→ Provided text:
OK cool, it does make sense overall.

>
> >
> > > +
> > > +     rcu_read_lock();
> >
> > Is this sufficient? Anything stopping the mm or VMA going away here?
>
> This RCU lock is not for protecting the mm or VMA structures
> themselves, but for protecting the update of the function pointer.
> Arbitrary access to pointers within the mm_struct or vm_area_struct is
> prohibited, as they are guarded by the BPF verifier.
>
> >
> > > +     bpf_suggested_order = rcu_dereference(bpf_thp.get_suggested_order);
> > > +     if (!bpf_suggested_order)
> > > +             goto out;
> > > +
> > > +     suggested_orders = bpf_suggested_order(mm, vma__nullable, vma_flags, tva_flags, orders);
> >
> > OK so now it's suggested order_S but we're invoking suggested order :) whaaatt?
> > :)
>
> will change it.

Thanks!

>
> >
> > > +     if (highest_order(suggested_orders) > highest_order(orders))
> > > +             suggested_orders = orders;
> >
> > Hmmm so the semantics are - whichever is the highest order wins?
>
> The maximum requested order is determined by the callsite. For example:
> - PMD-mapped THP uses PMD_ORDER
> - mTHP uses (PMD_ORDER - 1)
>
> We must respect this upper bound to avoid undefined behavior. So the
> highest suggested order can't exceed the highest requested order.

OK, please document this in a comment here.

>
> >
> > I thought the idea was we'd hand control over to bpf if provided in effect?

→ Set tasks:
1. In the patch review thread, what does the RCU lock protect, according to the reply?
2. Repeat the part of the patch review thread from "OK cool, it" to "the BPF verifier." word for word.

Stored data:

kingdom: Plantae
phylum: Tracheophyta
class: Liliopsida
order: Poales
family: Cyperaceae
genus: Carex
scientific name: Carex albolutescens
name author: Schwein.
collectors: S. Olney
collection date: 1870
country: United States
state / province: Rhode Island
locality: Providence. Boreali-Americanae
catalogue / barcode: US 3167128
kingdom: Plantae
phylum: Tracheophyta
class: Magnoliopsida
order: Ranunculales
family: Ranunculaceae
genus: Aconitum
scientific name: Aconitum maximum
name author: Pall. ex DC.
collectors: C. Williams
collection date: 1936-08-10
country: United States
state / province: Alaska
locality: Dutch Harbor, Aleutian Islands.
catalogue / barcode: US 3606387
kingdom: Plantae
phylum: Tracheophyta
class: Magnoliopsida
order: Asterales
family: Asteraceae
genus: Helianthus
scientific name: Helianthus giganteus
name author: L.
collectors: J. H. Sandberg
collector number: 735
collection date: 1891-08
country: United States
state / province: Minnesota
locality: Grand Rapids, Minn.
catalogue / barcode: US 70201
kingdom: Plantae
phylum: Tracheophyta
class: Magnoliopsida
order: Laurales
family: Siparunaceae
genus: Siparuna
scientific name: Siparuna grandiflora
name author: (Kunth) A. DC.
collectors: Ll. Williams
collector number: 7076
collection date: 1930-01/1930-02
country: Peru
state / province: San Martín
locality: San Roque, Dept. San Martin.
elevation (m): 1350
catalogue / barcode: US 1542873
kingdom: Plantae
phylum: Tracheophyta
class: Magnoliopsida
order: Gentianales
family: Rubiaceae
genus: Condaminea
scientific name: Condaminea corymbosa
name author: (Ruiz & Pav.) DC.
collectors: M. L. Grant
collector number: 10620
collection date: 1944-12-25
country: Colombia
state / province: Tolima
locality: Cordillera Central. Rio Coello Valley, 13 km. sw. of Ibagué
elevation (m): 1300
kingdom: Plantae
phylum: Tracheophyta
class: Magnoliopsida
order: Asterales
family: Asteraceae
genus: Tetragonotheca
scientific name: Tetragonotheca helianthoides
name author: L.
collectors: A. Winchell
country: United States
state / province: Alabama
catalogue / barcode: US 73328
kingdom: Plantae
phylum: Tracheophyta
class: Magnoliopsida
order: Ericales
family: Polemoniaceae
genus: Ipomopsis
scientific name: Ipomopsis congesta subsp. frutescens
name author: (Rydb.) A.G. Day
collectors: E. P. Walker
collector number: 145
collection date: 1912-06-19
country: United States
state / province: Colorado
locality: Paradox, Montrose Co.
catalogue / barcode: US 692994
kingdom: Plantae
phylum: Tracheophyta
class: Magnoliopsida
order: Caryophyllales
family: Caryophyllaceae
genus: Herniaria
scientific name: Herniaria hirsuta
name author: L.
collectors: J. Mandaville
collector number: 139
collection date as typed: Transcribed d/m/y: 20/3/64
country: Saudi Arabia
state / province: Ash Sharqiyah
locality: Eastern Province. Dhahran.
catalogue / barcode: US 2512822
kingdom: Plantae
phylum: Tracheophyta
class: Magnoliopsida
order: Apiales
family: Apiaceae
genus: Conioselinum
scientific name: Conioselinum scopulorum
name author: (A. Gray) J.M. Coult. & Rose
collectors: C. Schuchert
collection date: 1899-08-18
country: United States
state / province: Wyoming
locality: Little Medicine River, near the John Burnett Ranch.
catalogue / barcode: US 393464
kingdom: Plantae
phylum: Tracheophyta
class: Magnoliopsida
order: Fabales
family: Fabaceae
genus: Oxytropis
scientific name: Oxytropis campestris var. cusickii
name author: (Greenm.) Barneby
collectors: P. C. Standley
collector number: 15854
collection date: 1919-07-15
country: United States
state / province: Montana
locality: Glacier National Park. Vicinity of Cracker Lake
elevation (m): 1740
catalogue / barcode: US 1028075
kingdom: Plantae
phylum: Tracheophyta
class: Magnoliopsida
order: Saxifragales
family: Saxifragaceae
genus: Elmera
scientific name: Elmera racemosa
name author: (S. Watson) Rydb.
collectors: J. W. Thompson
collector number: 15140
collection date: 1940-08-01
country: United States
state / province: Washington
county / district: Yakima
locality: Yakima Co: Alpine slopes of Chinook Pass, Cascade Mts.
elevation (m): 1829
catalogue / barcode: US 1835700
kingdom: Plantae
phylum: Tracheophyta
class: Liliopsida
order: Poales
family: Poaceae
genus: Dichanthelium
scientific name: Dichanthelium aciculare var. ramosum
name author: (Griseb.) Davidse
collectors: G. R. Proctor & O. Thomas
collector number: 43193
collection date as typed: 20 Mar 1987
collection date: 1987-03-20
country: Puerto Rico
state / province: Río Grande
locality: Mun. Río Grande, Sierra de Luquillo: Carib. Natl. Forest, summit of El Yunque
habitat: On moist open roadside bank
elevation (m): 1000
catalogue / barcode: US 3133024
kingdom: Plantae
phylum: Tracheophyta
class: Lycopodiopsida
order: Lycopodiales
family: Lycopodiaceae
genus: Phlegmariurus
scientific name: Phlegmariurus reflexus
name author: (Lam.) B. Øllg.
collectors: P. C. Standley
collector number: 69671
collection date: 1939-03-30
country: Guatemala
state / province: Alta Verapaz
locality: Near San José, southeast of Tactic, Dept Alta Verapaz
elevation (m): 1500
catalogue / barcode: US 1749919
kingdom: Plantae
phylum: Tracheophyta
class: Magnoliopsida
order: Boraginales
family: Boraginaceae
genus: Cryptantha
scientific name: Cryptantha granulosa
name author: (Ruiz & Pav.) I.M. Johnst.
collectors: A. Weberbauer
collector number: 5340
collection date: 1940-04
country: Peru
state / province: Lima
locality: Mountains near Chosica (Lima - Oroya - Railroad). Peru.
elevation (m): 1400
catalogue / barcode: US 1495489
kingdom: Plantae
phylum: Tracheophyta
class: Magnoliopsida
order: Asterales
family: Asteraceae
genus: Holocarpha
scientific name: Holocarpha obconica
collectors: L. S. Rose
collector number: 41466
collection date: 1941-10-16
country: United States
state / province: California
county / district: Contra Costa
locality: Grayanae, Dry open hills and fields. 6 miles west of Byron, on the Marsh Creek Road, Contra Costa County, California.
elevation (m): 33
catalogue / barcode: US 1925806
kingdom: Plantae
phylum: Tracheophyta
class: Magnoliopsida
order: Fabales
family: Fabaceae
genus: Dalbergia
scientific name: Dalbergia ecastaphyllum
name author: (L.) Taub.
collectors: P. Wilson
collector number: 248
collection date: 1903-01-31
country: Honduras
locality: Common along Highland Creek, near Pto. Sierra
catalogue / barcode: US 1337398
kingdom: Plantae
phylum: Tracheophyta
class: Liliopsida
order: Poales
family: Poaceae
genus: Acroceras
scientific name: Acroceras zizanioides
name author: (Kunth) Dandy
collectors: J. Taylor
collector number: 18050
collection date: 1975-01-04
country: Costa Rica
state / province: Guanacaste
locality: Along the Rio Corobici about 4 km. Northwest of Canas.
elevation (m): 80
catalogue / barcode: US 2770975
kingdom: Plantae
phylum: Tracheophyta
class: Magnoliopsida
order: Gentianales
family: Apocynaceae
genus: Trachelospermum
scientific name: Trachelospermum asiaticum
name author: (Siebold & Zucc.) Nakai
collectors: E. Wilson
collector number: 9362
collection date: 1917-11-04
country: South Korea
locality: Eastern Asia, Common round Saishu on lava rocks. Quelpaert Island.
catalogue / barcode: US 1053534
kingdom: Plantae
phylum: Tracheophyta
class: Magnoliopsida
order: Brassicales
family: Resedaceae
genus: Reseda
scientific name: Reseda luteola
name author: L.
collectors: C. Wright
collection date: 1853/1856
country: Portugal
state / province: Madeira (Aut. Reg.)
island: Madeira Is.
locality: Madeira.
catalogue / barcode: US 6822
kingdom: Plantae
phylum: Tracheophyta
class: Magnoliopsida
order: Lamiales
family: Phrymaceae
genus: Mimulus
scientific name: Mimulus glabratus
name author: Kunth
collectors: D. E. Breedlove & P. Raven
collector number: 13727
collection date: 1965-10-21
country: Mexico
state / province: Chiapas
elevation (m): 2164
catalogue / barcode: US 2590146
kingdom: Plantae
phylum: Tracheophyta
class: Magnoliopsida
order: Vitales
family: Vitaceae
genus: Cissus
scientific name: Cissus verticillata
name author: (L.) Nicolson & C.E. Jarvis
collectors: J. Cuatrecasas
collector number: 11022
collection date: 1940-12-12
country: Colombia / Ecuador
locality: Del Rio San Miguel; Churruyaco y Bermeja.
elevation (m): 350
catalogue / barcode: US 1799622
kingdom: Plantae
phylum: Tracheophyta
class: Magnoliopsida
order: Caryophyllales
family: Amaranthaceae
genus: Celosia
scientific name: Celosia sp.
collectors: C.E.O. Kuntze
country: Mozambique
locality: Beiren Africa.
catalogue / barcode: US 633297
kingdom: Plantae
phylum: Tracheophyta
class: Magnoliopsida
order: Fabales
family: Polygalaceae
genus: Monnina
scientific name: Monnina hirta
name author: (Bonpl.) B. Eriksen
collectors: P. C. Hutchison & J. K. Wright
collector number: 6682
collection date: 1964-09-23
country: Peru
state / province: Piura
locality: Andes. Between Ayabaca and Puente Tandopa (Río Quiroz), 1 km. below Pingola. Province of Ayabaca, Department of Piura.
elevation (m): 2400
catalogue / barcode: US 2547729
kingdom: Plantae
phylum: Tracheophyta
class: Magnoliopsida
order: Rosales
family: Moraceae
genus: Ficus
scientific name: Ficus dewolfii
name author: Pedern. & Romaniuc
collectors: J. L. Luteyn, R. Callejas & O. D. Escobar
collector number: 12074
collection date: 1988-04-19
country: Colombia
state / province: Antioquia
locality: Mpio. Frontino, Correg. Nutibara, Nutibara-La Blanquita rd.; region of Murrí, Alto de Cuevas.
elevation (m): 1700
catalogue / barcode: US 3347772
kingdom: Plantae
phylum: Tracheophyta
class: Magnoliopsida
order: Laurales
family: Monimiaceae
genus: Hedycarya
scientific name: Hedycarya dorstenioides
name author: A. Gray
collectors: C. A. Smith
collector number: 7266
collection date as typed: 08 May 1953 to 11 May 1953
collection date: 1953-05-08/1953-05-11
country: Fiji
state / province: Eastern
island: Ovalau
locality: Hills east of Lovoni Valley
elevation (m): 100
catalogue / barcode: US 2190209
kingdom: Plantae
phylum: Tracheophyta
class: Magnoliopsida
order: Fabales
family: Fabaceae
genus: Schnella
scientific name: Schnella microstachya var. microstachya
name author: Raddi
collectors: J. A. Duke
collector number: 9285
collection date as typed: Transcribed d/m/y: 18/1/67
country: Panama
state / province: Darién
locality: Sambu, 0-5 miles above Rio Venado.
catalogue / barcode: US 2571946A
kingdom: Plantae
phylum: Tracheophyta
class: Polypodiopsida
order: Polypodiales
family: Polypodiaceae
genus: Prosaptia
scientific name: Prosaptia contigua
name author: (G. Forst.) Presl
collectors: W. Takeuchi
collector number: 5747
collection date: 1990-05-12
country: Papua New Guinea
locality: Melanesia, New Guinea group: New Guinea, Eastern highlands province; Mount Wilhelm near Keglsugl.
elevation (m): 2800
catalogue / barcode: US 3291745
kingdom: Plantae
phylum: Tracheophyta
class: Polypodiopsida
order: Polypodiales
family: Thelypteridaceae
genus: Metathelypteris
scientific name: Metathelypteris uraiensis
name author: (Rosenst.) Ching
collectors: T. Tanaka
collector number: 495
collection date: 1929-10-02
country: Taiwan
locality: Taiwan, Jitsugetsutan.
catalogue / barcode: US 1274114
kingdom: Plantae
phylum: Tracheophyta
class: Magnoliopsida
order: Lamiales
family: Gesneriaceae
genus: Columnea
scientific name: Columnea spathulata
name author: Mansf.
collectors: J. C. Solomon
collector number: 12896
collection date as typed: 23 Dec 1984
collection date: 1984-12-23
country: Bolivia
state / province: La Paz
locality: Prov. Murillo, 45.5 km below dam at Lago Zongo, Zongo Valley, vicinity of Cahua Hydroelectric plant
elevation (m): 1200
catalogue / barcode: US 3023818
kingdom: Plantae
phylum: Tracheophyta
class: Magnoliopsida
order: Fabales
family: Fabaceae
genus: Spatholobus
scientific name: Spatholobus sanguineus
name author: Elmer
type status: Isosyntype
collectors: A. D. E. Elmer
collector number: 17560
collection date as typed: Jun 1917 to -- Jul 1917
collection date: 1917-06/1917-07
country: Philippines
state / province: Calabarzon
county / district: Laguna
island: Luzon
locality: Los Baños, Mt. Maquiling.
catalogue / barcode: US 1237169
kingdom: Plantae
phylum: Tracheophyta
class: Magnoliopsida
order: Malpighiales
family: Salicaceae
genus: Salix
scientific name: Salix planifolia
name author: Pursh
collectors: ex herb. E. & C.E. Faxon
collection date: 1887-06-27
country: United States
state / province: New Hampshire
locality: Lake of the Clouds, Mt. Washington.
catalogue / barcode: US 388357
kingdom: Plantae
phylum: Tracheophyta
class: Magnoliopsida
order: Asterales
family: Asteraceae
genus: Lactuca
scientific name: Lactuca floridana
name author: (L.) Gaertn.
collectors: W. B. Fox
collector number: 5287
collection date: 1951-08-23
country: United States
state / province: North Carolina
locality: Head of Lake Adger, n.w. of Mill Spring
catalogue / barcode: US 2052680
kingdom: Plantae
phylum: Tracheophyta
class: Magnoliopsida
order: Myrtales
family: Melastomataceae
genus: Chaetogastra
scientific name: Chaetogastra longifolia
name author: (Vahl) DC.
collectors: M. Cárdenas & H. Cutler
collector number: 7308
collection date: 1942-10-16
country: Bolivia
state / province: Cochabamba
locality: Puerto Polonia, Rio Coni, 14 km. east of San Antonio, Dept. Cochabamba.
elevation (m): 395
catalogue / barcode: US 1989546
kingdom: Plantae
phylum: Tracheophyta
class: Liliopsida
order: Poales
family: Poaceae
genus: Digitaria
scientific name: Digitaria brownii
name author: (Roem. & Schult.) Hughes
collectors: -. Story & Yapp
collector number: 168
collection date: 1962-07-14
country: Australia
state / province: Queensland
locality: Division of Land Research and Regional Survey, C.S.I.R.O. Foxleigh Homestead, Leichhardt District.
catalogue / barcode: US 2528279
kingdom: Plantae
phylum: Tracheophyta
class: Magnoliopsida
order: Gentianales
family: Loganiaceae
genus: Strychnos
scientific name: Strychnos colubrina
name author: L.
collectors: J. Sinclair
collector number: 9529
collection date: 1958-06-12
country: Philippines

→ Solutions:
1. The update of the function pointer, not the mm or VMA structures themselves.

2.
OK cool, it does make sense overall.

>
> >
> > > +
> > > +     rcu_read_lock();
> >
> > Is this sufficient? Anything stopping the mm or VMA going away here?
>
> This RCU lock is not for protecting the mm or VMA structures
> themselves, but for protecting the update of the function pointer.
> Arbitrary access to pointers within the mm_struct or vm_area_struct is
> prohibited, as they are guarded by the BPF verifier.